Laura Boldrini, tuttavia, non è l’unica rappresentante di LeU ad attaccare la tesi di Massimo D’Alema. Tra questi c’è Pippo Civati: “Io sono contro le larghe intese, da sempre. E sono affezionato all’idea delle secondarie: dopo il voto, come in Germania, si faccia una consultazione con la base per decidere sul governo, per non fare l’errore del Pd che nel 2013 ha dato il via alle larghe intese quasi di nascosto – ha detto il leader di Possibile – Non mi sembra di avere avuto occasione di discutere in Liberi e Uguali la proposta avanzata oggi da D’Alema. Preoccupiamoci del 4 marzo e di prendere voti – ha aggiunto – prima che di discutere del 5 marzo: quello che succede dopo andrà discusso nel partito“.

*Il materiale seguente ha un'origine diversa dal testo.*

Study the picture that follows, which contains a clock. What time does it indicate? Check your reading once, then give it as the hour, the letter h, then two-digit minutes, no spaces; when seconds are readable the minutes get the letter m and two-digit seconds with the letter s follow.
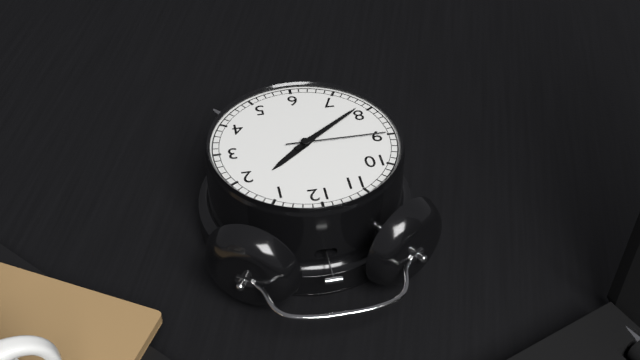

“La posizione di Liberi e Uguali in Parlamento dopo il 4 marzo la deciderà Liberi e Uguali” ha detto invece Stefano Fassina a Radio Popolare. Secondo Fassina “tutti noi che in questo momento siamo impegnati con Liberi e Uguali dovremmo concentrarci sul messaggio da dare al Paese, un messaggio di discontinuità e di speranza – ha continuato – L’ultimo governo del presidente che gli italiani hanno avuto è il quello di Mario Monti e mi pare che il ricordo che hanno, in particolare quella fascia di popolo che vorremmo recuperare, non sia positivo: si ricorda la legge Fornero, l’art. 81 della Costituzione. La posizione che avrà il partito dopo il 4 marzo la deciderà Liberi e Uguali”.